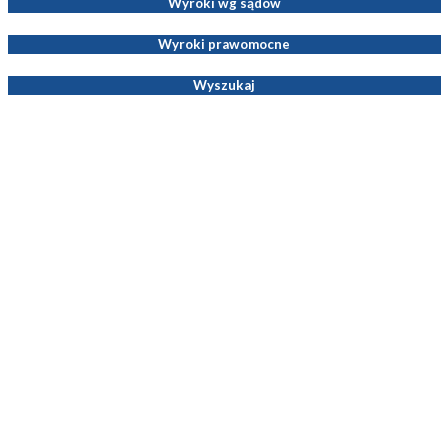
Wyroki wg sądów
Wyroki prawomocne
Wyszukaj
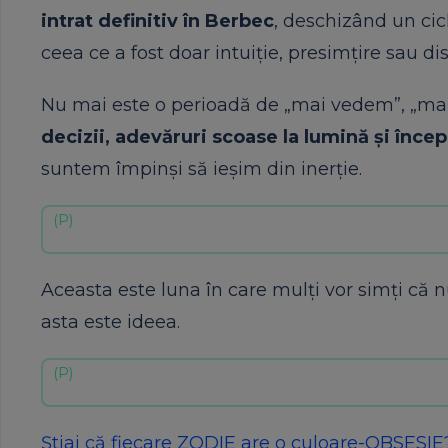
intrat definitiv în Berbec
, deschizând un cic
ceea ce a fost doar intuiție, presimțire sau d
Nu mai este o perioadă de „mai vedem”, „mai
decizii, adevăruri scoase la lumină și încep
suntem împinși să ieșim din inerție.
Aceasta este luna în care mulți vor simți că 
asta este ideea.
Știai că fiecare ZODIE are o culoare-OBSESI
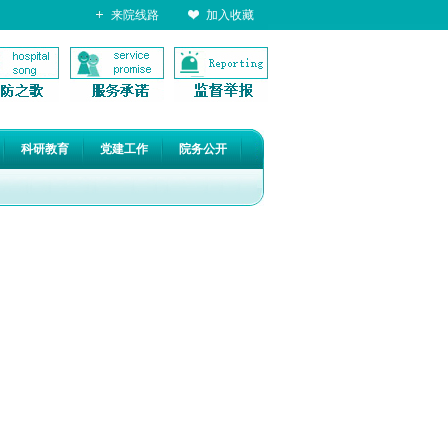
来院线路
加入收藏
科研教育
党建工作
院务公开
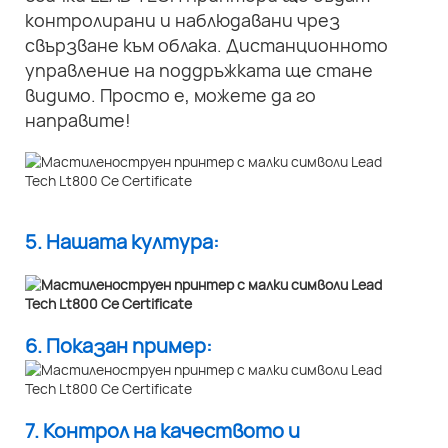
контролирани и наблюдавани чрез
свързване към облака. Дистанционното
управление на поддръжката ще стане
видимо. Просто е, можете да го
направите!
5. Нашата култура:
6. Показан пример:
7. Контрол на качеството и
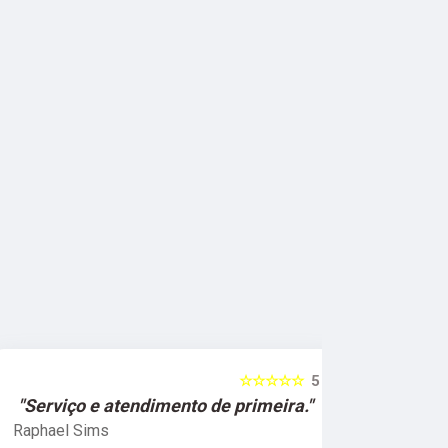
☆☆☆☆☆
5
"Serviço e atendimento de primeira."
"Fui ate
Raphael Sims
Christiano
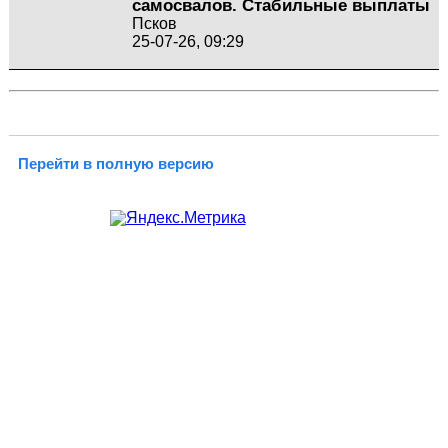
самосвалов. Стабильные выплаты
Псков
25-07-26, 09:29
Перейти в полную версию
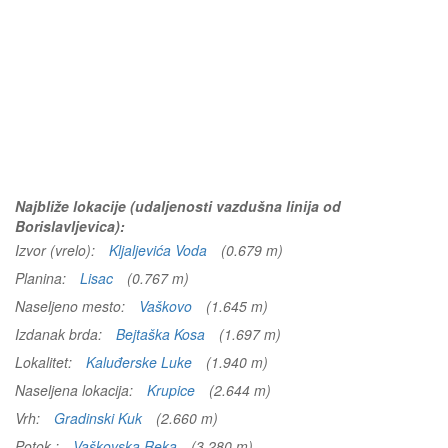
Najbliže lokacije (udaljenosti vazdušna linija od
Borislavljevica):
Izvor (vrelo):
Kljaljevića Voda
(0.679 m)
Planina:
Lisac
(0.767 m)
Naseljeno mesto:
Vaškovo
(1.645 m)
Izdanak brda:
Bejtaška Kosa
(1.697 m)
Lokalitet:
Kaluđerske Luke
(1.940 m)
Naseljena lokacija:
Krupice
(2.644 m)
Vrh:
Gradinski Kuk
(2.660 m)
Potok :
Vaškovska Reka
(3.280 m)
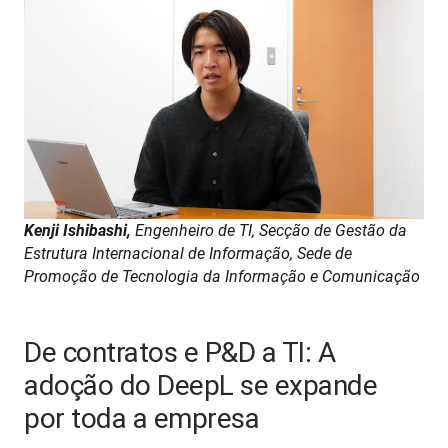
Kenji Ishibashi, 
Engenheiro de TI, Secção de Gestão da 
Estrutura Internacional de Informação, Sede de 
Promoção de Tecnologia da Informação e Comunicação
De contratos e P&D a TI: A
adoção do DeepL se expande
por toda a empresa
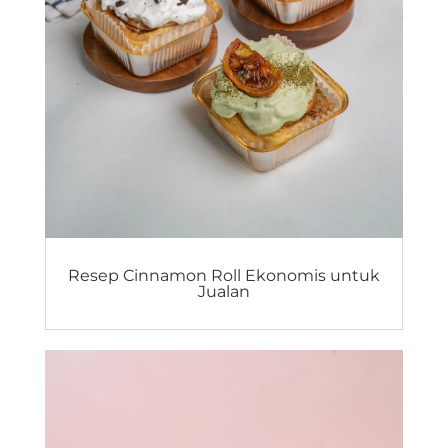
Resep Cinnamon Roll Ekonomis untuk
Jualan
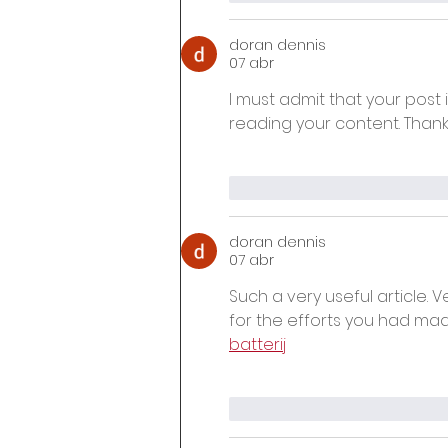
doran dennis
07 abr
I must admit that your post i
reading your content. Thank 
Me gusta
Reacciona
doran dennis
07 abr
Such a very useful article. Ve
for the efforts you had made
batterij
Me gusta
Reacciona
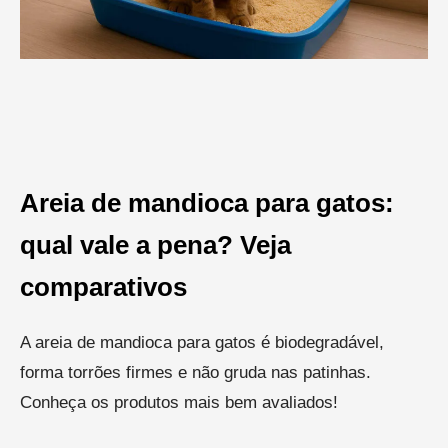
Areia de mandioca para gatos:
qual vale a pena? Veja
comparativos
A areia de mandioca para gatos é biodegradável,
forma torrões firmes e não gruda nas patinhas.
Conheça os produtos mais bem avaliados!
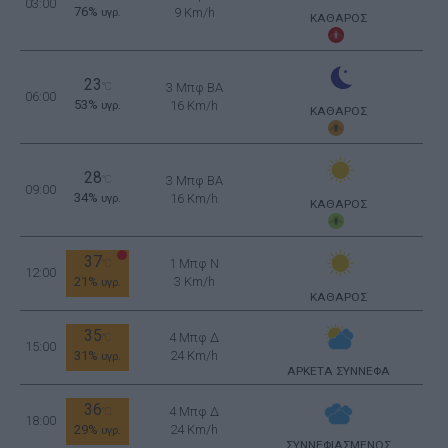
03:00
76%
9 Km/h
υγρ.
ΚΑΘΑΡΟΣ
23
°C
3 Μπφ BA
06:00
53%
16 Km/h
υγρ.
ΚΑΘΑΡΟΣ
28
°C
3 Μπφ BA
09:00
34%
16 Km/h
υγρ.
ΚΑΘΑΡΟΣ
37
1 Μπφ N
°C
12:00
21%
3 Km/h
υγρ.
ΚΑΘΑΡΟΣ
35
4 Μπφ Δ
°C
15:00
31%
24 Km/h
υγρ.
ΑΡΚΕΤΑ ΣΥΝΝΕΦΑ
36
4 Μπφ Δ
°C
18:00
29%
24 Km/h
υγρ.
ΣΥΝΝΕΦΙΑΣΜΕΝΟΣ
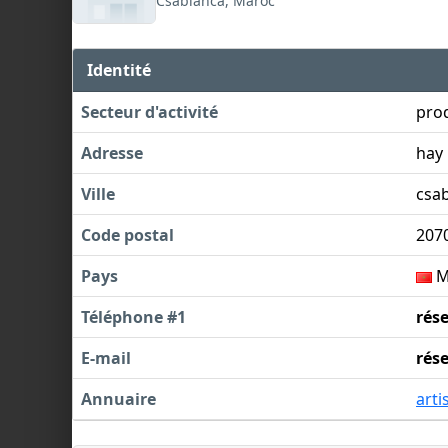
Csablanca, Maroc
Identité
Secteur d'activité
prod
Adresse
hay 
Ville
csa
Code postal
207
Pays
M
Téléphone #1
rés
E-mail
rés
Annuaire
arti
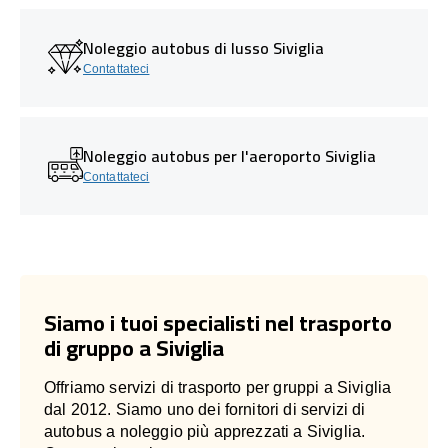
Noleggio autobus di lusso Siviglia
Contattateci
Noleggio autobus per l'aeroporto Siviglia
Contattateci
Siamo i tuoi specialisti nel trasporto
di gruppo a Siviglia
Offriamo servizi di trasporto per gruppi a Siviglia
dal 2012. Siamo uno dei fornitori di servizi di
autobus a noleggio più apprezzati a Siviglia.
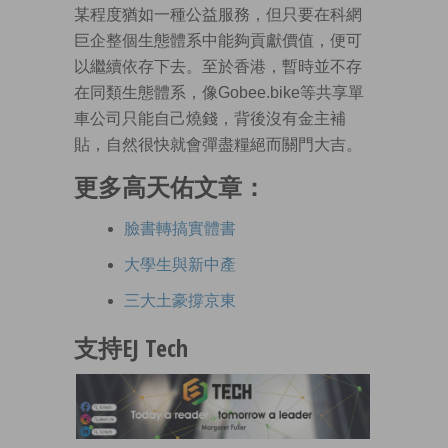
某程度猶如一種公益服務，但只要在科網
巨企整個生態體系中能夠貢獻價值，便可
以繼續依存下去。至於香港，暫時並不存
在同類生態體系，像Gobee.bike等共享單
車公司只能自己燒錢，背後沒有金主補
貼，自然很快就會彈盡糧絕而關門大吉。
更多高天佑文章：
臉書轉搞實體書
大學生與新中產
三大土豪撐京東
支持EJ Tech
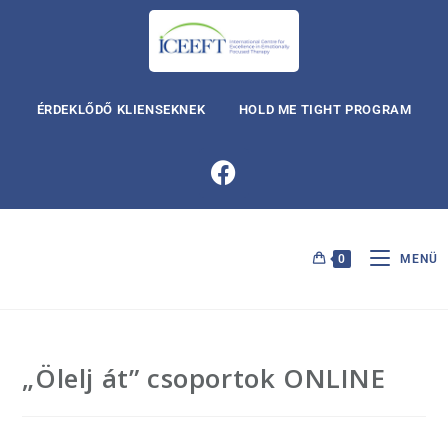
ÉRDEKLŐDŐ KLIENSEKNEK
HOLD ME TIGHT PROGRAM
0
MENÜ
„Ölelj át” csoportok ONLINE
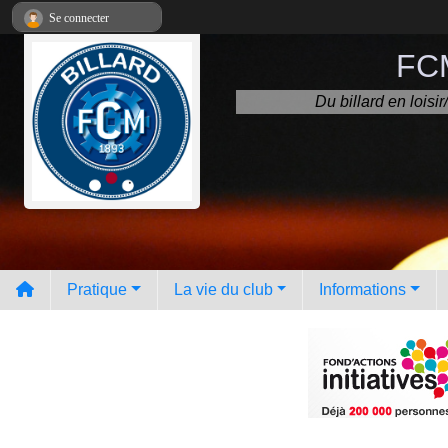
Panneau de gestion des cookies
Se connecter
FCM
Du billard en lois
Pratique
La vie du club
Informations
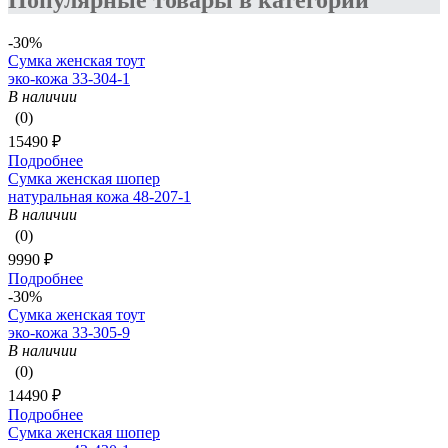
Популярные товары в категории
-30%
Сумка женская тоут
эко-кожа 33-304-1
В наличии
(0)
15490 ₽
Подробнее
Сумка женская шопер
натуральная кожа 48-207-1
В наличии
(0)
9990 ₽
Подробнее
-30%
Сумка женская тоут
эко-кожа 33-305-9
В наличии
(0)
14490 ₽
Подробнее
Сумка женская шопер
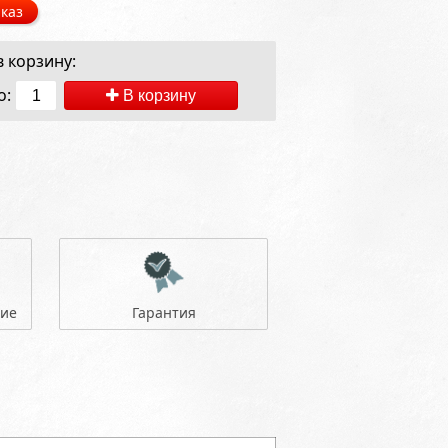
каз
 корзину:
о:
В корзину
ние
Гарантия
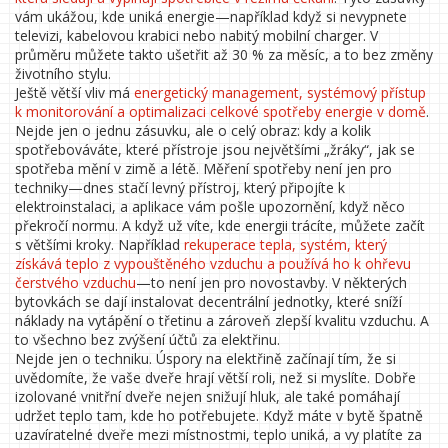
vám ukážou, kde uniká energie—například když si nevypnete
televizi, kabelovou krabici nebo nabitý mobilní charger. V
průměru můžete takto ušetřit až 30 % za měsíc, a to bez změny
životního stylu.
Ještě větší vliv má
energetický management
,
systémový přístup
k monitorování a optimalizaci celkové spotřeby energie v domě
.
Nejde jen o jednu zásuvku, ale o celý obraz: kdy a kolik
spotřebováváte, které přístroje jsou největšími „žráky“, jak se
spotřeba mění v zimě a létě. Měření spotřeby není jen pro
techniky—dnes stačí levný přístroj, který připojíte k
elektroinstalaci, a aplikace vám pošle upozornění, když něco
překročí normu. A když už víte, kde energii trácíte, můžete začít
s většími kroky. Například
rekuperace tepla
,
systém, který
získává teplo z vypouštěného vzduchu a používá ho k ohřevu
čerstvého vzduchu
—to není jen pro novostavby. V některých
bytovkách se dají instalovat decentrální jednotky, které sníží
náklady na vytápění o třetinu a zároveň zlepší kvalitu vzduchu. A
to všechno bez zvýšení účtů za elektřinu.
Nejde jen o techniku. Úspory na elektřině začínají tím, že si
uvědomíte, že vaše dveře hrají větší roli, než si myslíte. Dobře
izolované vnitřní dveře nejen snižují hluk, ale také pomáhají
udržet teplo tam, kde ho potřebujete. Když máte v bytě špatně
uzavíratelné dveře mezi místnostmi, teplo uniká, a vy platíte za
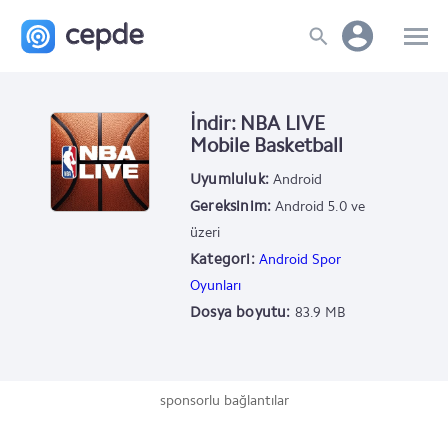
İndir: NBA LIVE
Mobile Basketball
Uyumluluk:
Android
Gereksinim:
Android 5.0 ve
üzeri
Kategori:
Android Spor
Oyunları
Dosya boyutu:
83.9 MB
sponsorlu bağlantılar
* * *
TASK:
All lines of the records containing "Nejde" should be shown.

ANSWER TO THE EXERCISE:
Nejde jen o jednu zásuvku, ale o celý obraz: kdy a kolik
Nejde jen o techniku. Úspory na elektřině začínají tím, že si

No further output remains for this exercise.